Alfa Romeo is one of the car companies that has made Italian automobile industry, and which feeds the passion of various Alfa-lovers clubs. A car company that is proud of its almost hundred years of history, witnessed by the Arese (Milan) museum, but which also focuses on technical and stylistic innovation.

Alfa Romeo was born in Rome in 1906 as the "Società Italiana Automobili Darracq" to manufacture low cost cars, in a period of great market decline.

In 1915 the plants built in the area of Milan's Portello went to "Alfa Anonima Lombarda Fabbrica Automobili", to engineer Nicola Romeo, and then to his company "Accomandita Ing. Nicola Romeo e Co.", which produced machinery and materials for the mining industry.

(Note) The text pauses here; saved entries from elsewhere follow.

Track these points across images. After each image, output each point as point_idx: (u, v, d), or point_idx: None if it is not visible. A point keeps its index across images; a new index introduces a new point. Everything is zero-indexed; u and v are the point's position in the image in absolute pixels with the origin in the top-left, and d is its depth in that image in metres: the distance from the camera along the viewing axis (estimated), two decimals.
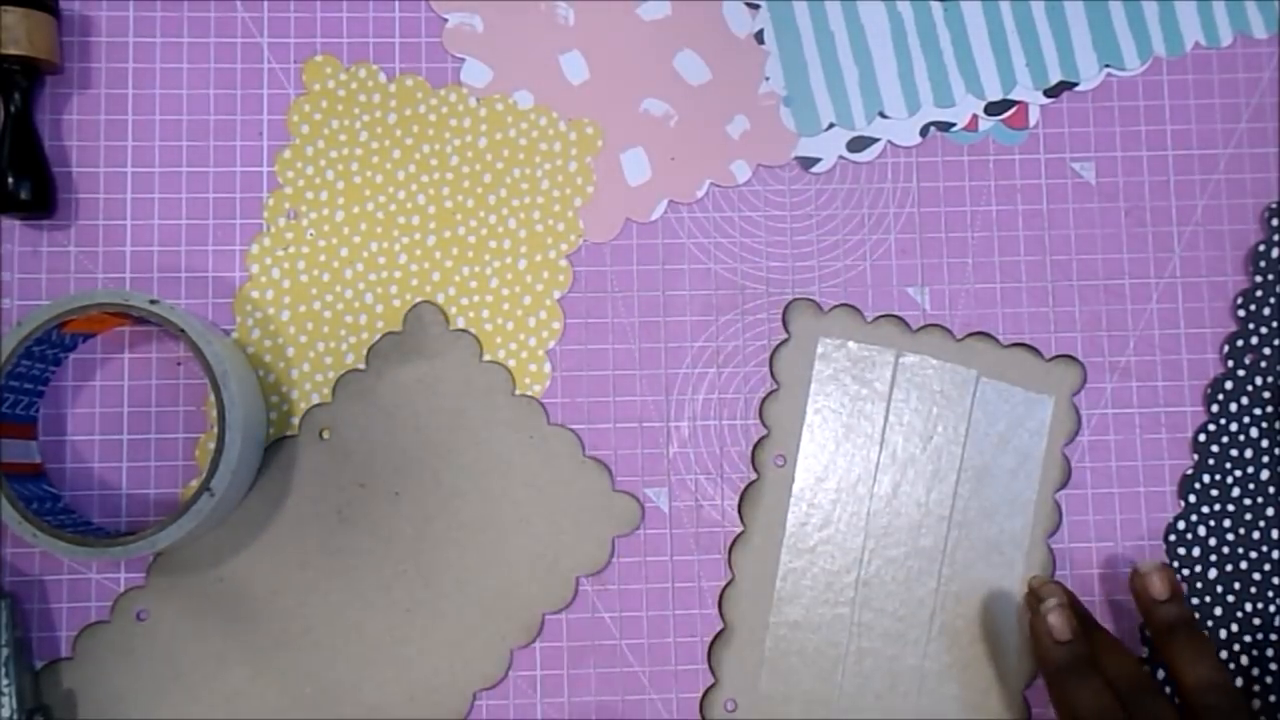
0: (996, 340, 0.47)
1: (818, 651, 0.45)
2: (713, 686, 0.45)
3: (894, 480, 0.46)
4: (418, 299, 0.46)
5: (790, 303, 0.47)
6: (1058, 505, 0.47)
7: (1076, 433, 0.47)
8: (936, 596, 0.46)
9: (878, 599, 0.46)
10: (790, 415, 0.46)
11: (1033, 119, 0.49)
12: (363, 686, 0.44)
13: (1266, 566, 0.47)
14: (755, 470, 0.46)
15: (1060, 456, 0.47)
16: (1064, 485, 0.47)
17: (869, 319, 0.47)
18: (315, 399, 0.45)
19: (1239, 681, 0.46)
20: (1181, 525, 0.47)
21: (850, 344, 0.47)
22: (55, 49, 0.44)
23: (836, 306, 0.47)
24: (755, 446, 0.46)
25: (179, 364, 0.45)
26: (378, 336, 0.46)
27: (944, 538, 0.46)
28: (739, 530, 0.46)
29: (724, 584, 0.46)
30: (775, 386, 0.47)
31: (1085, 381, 0.47)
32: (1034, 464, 0.47)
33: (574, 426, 0.46)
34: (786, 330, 0.47)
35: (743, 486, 0.46)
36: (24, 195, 0.43)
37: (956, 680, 0.45)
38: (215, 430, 0.41)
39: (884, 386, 0.46)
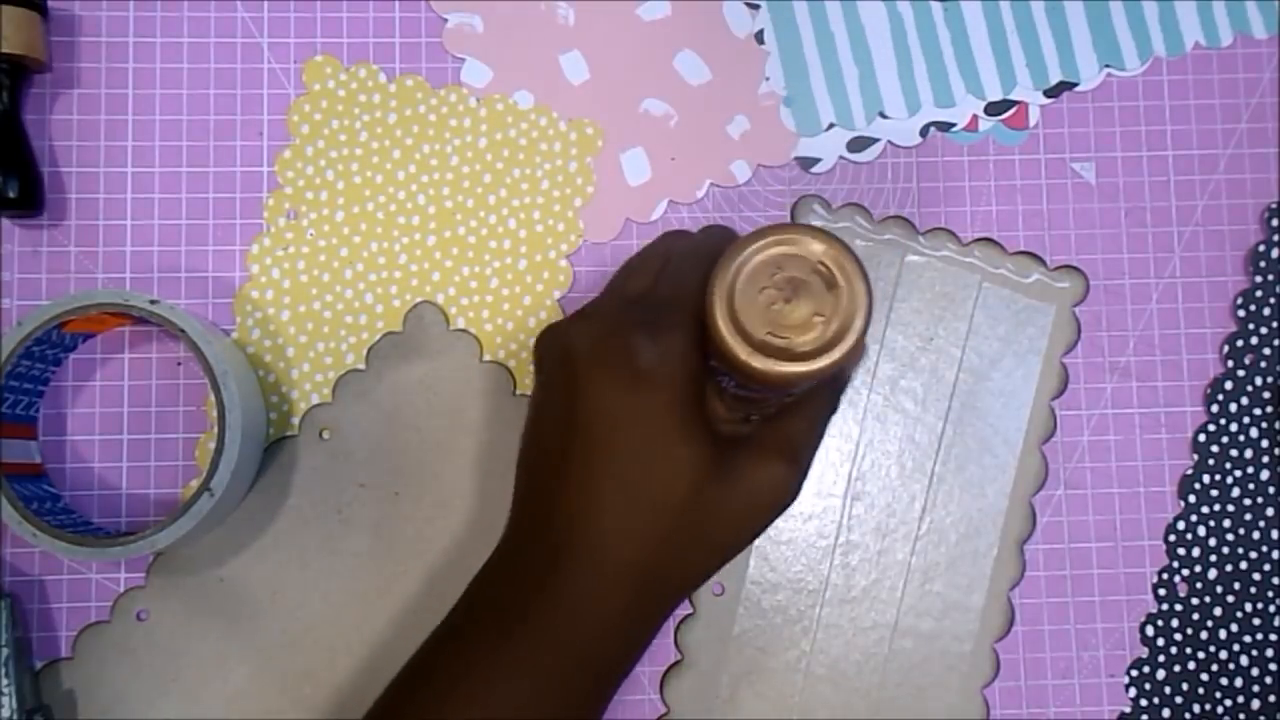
0: (1002, 248, 0.48)
1: (807, 542, 0.46)
2: None
3: (892, 376, 0.47)
4: (418, 299, 0.46)
5: (798, 200, 0.47)
6: (1053, 412, 0.47)
7: (1075, 343, 0.47)
8: (928, 494, 0.46)
9: (870, 492, 0.46)
10: None
11: (1033, 119, 0.49)
12: (363, 687, 0.44)
13: (1266, 566, 0.47)
14: None
15: (1058, 365, 0.47)
16: (1060, 394, 0.47)
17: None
18: (315, 399, 0.45)
19: (1238, 682, 0.46)
20: (1181, 525, 0.47)
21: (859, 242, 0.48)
22: (43, 47, 0.44)
23: (843, 206, 0.48)
24: None
25: (179, 364, 0.45)
26: (378, 336, 0.46)
27: (939, 436, 0.46)
28: None
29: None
30: None
31: (1087, 293, 0.47)
32: (1032, 370, 0.47)
33: None
34: None
35: None
36: (11, 193, 0.43)
37: (941, 578, 0.46)
38: (215, 430, 0.41)
39: (888, 286, 0.47)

After producing war-type materials - trucks and engines -, during the First World War, the company became "Società Anonima Ing. Nicola Romeo e Co.", originally destined to "setting up and operation of mechanical, iron and steel, agricultural, mining, chemical and generally extractive industries ".

Problems of recession and post-war re-conversion were surpassed abandoning aeronautical productions more and more, to specialise in cars, some of which obtained great sports successes.

In the thirties, through IRI, and especially owing to new General Manager Eneginner Ugo Gobbato, a technical and commercial re-organisation took place in the company, and led to the construction of a plant in Pomigliano d'Arco (Napoli), as well as a substantial increase in capital.

The Germans in 1944 forced the company to join in a Consortium with Isotta Fraschini and Officine Reggiane, forming CARIM for the construction of some parts of the Junkers engine.

At the end of the Second World Conflict, and after the killing of Gobbato, the company's fortune was entrusted to Pasquale Gallo, first as temporary Commissioner and then Chairman, with the task of re-converting the plants towards the production of cars and means of transport for the civilian market.

In 1948 the company goes under the direction of Finmeccanica, and from that moment the production focuses on mass produced cars which bring back Alfa Romeo to the pre-second world war market levels.

The true reprise took place in the 50's, when Giuseppe Luraghi, already Finmeccanica's General Manager, decided to produce medium type and more marketable cars for a mass market. A favourable economic situation led in the 60's to the construction of new plants in Arese, and a new establishment in Pomigliano, soon weighed down with some problems.

The Luraghi 70's represented a transition period, with heavy trade and workers union protests, resolved in 1978, with Ettore Masaccesi's new restructuring, which entered the company into economical and market conjunctures, developing both financial functions and the Management Control and Trade Management.

Later, the growth process started by Luraghi came to a halt, and also the Joint Venture with Japanese car company Nissan (AR.N.A), did not obtain the hoped for results. In 1986 Finmeccanica sells Alfa Romeo to the FIAT group, which united it to Lancia, creating the "Alfa Lancia S.p.A.", which became operative in 1987.